A l’avenir, ces bobines d’acier d’ArcelorMittal à Fos seront progressivement fabriquées en émettant de moins en moins de carbone. (Photo JC Barla)
A l’avenir, ces bobines d’acier d’ArcelorMittal à Fos seront progressivement fabriquées en émettant de moins en moins de carbone. (Photo JC Barla)
Avec 1,3 milliard d’euros investis en 20 ans pour moderniser le site de Fos-sur-Mer et réduire son empreinte environnementale, ArcelorMittal a fait le choix de la pérennité en Provence. Son ambition de réduire de 30% à l’horizon 2030 ses émissions de carbone en Europe et d’atteindre la neutralité carbone en 2050 sur la fabrication de ses aciers se déclinera sur Fos ainsi qu’à Gand en Belgique, Brême et Hambourg en Allemagne, Dunkerque en France. Les options feront l’objet d’arbitrages d’ici à fin 2022. « Le mix de solutions pourra varier selon le contexte local » admet le directeur d’ArcelorMittal Méditerranée, Bruno Ribo, qui les présentait, le 3 novembre, avec son responsable « projets décarbonation », Damien Chambolle. La conversion des installations à la production d’aciers verts devrait prendre plusieurs formes à Fos-sur-Mer.

Nouvelles méthodes en vue

Outre l’amélioration de l’efficacité énergétique, à l’œuvre depuis quelques années, l’augmentation du recyclage de l’acier est la première « méthode traditionnelle » de décarbonation envisagée pour réduire de 20% en 2030 les émissions de CO2. Elle vise à multiplier par six d’ici à 2024 et par dix à 2030 la quantité d’acier recyclé utilisée dans le process. L’objectif nécessitera une refonte de l’approvisionnement en ferrailles extérieures à l’usine, de l’ordre de 90 000 tonnes actuellement. « Nous voulons le monter à 500 000 tonnes » indique Bruno Ribo, en précisant que l’usine recycle déjà 400 000 tonnes par an de ses propres déchets de ferrailles. L’implantation d’un nouveau four de réchauffage de l’acier liquide (four poche) sera nécessaire dans un premier temps (2021-2024), et d’un four de préfusion dans un second temps (2030). Deux autres méthodes plus novatrices de décarbonation sont explorées par le groupe sidérurgique, le « Smart Carbon » et le DRI (Direct Reduced Iron) / Hydrogène. La première consiste à capter et réutiliser le CO2 émis par les hauts-fourneaux dans leur propre fonctionnement, la seconde à remplacer à terme le charbon par l’hydrogène afin de réduire le minerai de fer sans émettre de CO2. C’est une approche « Smart Carbon » qui est projetée pour Fos afin de diminuer, à hauteur de 14% supplémentaires, les émissions de CO2. Elle combinera l’adaptation du projet-pilote « Carbalyst » mené à Gand, sur un nouvel outil baptisé « CarbHFlex » et de « haut-fourneau vert » conduite à Dunkerque. L’idée consiste à capturer le carbone dans les gaz résiduels des hauts-fourneaux et de l’aciérie et de les transformer, par l’intermédiaire de bioréacteurs et de bactéries, en différents produits (éthanol, alcool isopropylique, acétone) utilisables en chimie, en plasturgie ou en biocarburant. Le dossier CarbHFlex vient d’être déposé au niveau européen.
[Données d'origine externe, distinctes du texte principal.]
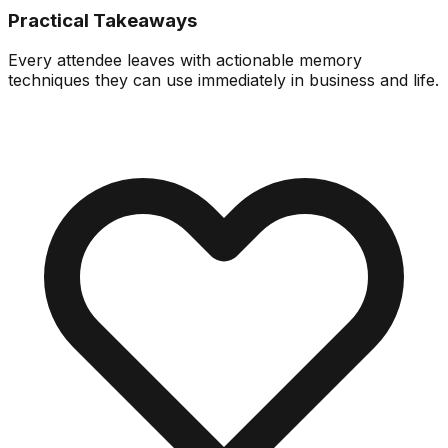
Practical Takeaways
Every attendee leaves with actionable memory
techniques they can use immediately in business and life.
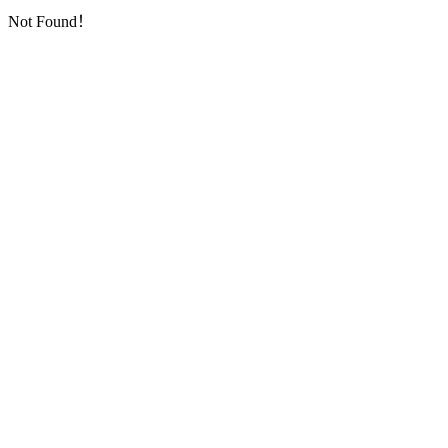
Not Found！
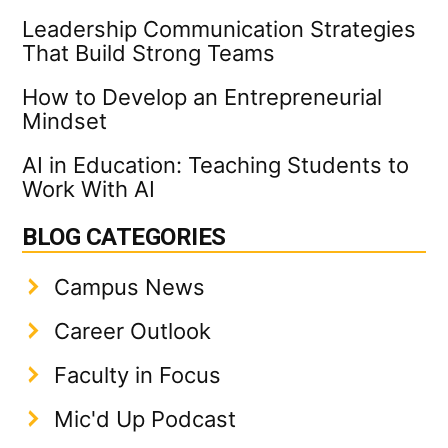
Leadership Communication Strategies
That Build Strong Teams
How to Develop an Entrepreneurial
Mindset
AI in Education: Teaching Students to
Work With AI
BLOG CATEGORIES
Campus News
Career Outlook
Faculty in Focus
Mic'd Up Podcast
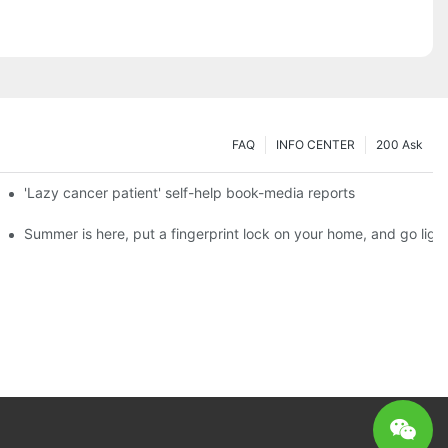
FAQ
INFO CENTER
200 Ask
es a new chapter of double support
'Lazy cancer patient' self-help book-media reports
ks?
Summer is here, put a fingerprint lock on your home, and go ligh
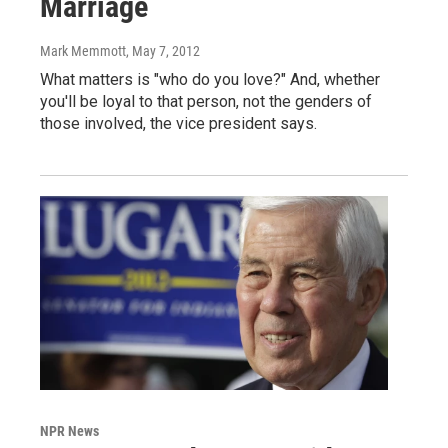
Marriage
Mark Memmott
, May 7, 2012
What matters is "who do you love?" And, whether
you'll be loyal to that person, not the genders of
those involved, the vice president says.
NPR News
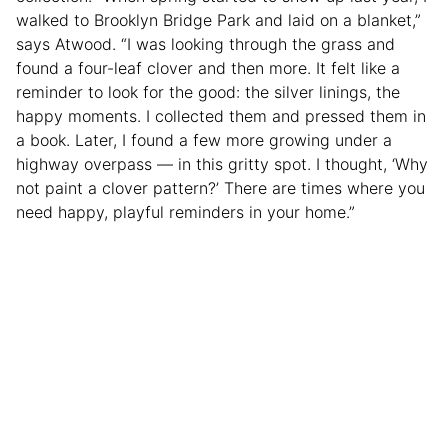
walked to Brooklyn Bridge Park and laid on a blanket,”
says Atwood. “I was looking through the grass and
found a four-leaf clover and then more. It felt like a
reminder to look for the good: the silver linings, the
happy moments. I collected them and pressed them in
a book. Later, I found a few more growing under a
highway overpass — in this gritty spot. I thought, ‘Why
not paint a clover pattern?’ There are times where you
need happy, playful reminders in your home.”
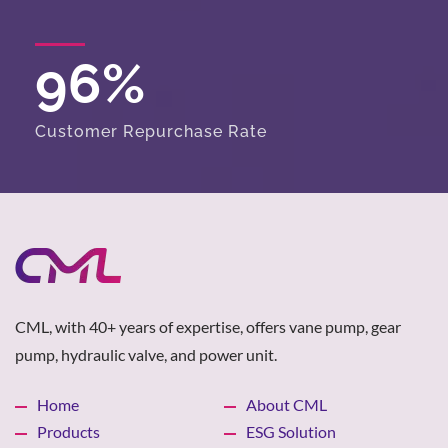
96
%
Customer Repurchase Rate
CML, with 40+ years of expertise, offers vane pump, gear
pump, hydraulic valve, and power unit.
Home
About CML
Products
ESG Solution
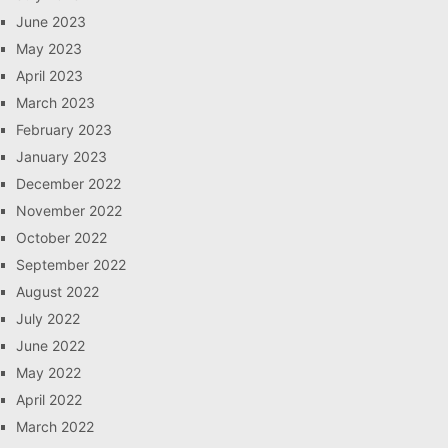
June 2023
May 2023
April 2023
March 2023
February 2023
January 2023
December 2022
November 2022
October 2022
September 2022
August 2022
July 2022
June 2022
May 2022
April 2022
March 2022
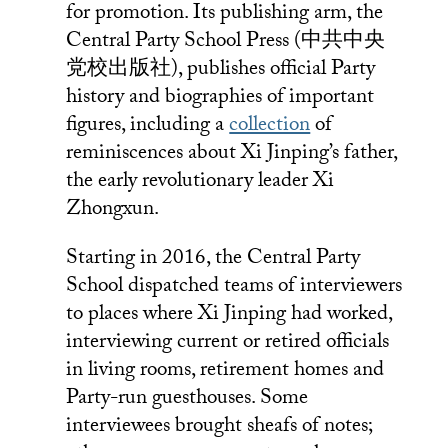
for promotion. Its publishing arm, the
Central Party School Press (中共中央
党校出版社), publishes official Party
history and biographies of important
figures, including a
collection
of
reminiscences about Xi Jinping’s father,
the early revolutionary leader Xi
Zhongxun.
Starting in 2016, the Central Party
School dispatched teams of interviewers
to places where Xi Jinping had worked,
interviewing current or retired officials
in living rooms, retirement homes and
Party-run guesthouses. Some
interviewees brought sheafs of notes;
Contreparties indispensables

A l’avenir, de l’hydrogène vert produit par électrolyse à partir d’énergies renouvelables pourra être injecté lors du procédé, puis remplacer du charbon utilisé dans le haut-fourneau. « Nous aurons besoin de volumes énormes d’hydrogène » glisse Damien Chambolle, convaincu que la perspective peut attirer des investisseurs spécialisés sur la zone industrialo-portuaire, même si l’industriel discute déjà avec KemOne. « Ces projets représentent plusieurs centaines de millions d’euros, nous ne pouvons pas les faire seuls » confie Bruno Ribo qui réclame en contrepartie aux autorités françaises et européennes « des mécanismes de réduction des distorsions de concurrence » par rapport à des aciers non-européens affranchis de telles obligations environnementales. Les surcoûts de production sont estimés entre 30 et 80% selon les techniques. « Nous espérons une prise de conscience pour aider une filière solide et performante comme la sidérurgie sur sa décarbonation. L’enjeu, c’est ici et maintenant. Sinon, elle ne pourra plus produire d’acier à coût compétitif ». ArcelorMittal Méditerranée a fabriqué à Fos 3,66 millions de tonnes d’acier en 2019 avec 2 500 salariés et 1 500 sous-traitants.